So here we are. I'm waiting for the results of my biopsy. The IUD is implanted, and I can tell that it's there; it's a vague discomfort that I hope I can begin to ignore. You know, it's weird to think that I had no idea about IUDs. I mean, I knew about them for decades. What I think I didn't know was about uteruses. It's a bit embarrassing. Somehow, I thought that an IUD just sort of floated around in there. I know uteruses aren't generally filled with some sort of fluid, so there'd be nothing to float in. But somehow, until I went online and looked at a diagram of this device in place, I just thought it was suspended in midair somehow, instead of being sort of squeezed out into the "corners" of the uterus. I'm glad that it makes more sense now. It's probably time I get to know my uterus, as long as I still have it around. So, d'oh!
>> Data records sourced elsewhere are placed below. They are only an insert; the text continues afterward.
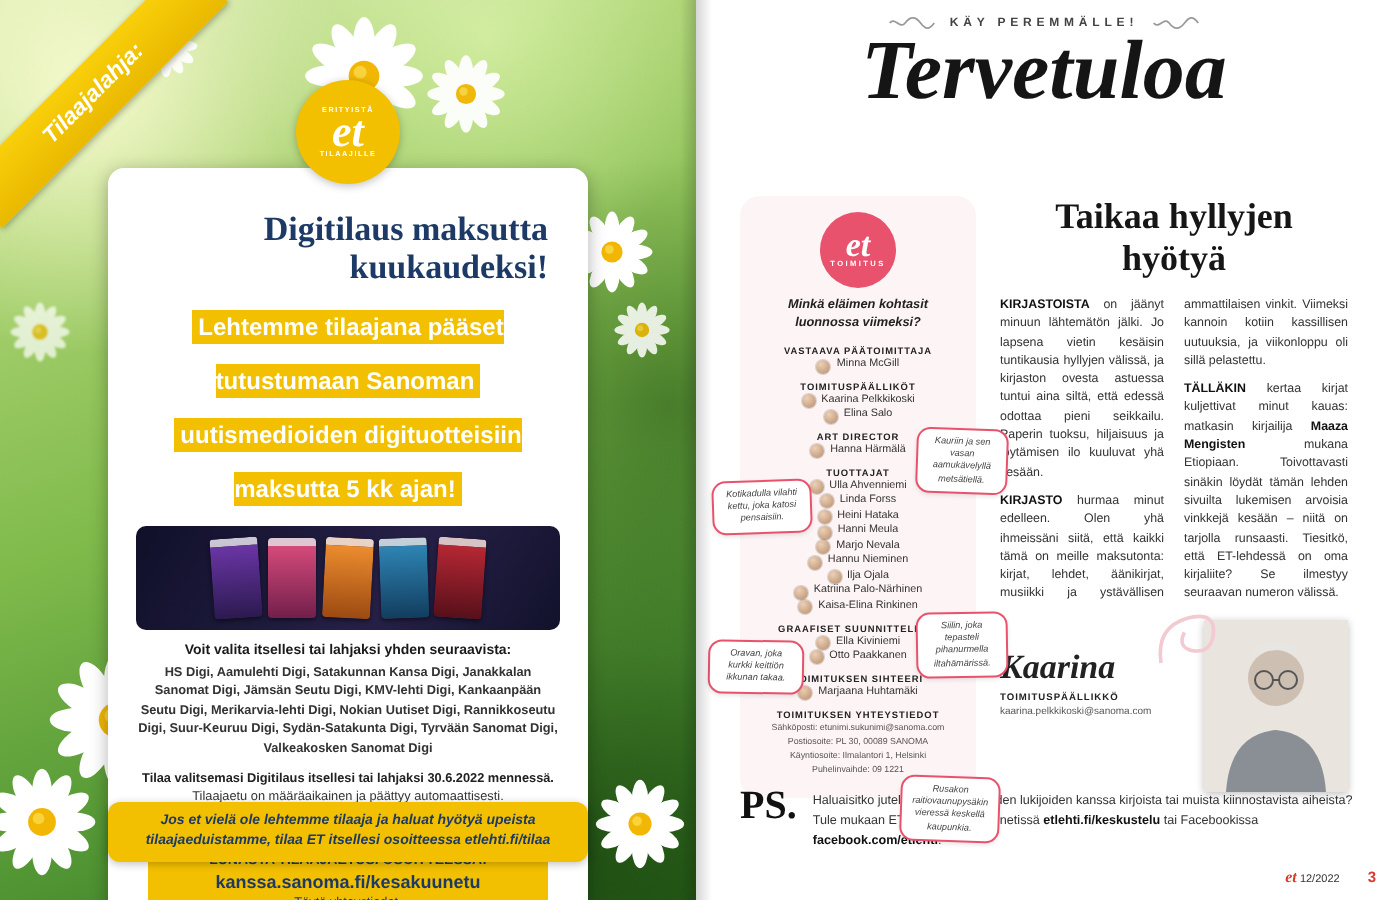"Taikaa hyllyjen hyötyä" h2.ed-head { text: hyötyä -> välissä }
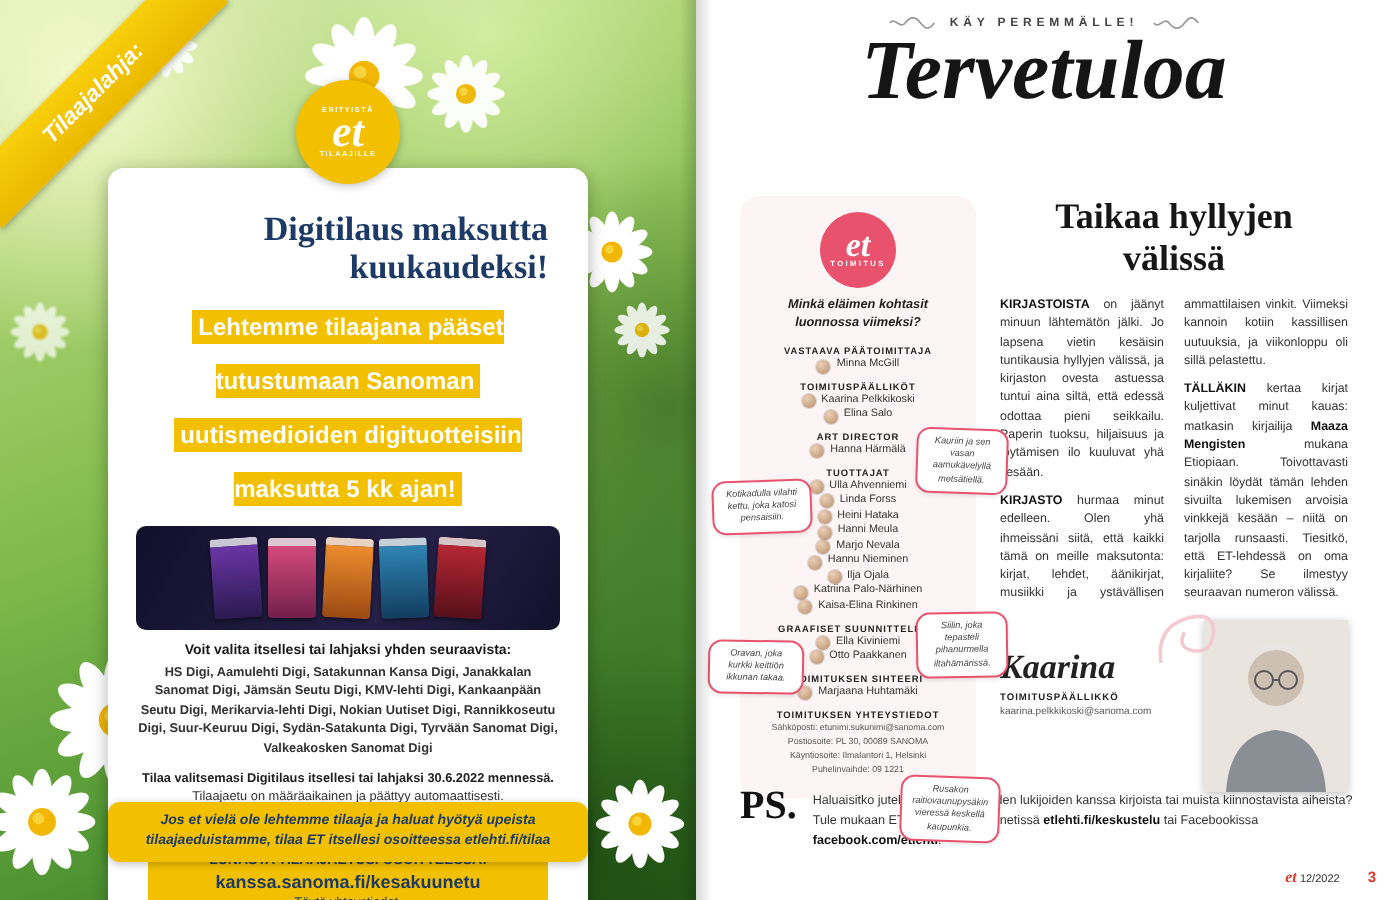"uutismedioiden digituotteisiin maksutta" span { text: 5 -> 2 }
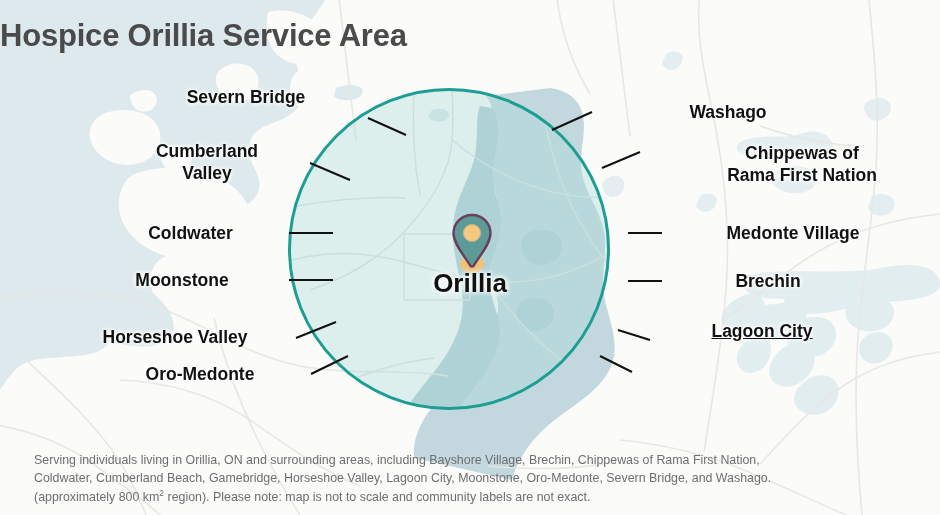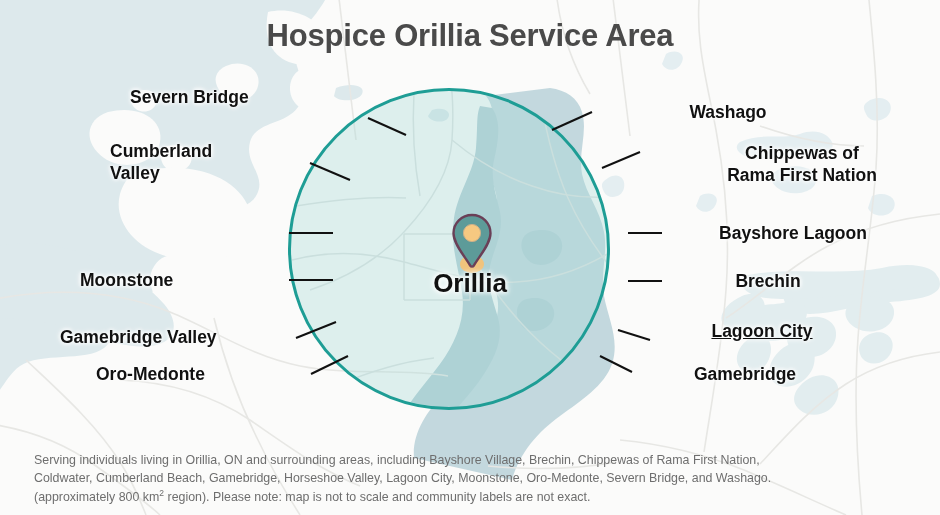"Hospice Orillia Service Area" .title { text-align: center -> left }
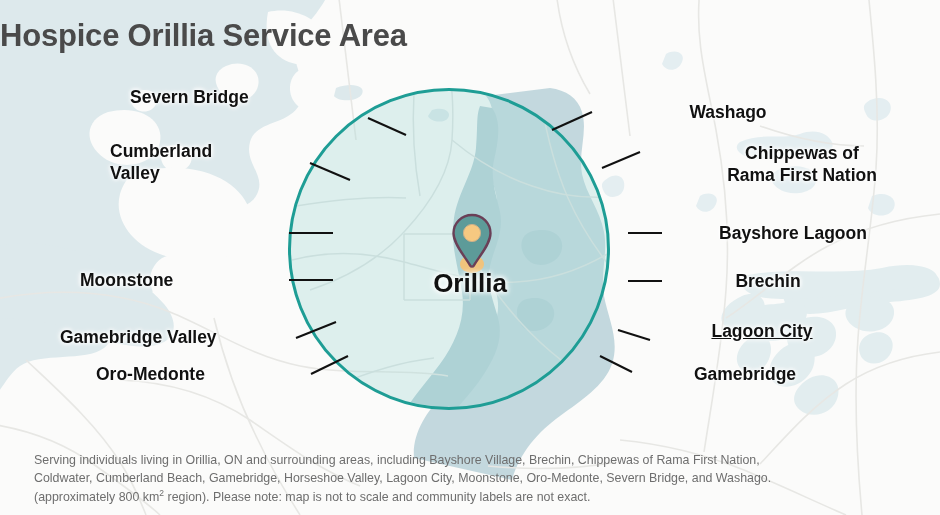"Severn Bridge" .lbl.left { text-align: left -> center }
Meanwhile, though, I realize that, if I can feel something going on in there -- which I have cyclically throughout my fertile years and I do now -- what will I feel when it's gone? I say "when" because I anticipate a hysterectomy at some point. And, if that happens, this pocket of meat and glands will be taken out. What will I feel then? Will there be a real feeling of a void? What happens to that empty space? Does it just sort of hang out, all empty and everything? Does everything stay where it should? Is there a cave-in? I feel very strangely uninformed.
I know there are people I can ask, of course. I suppose I could google it. But perhaps I'm clinging to a little ignorance, too.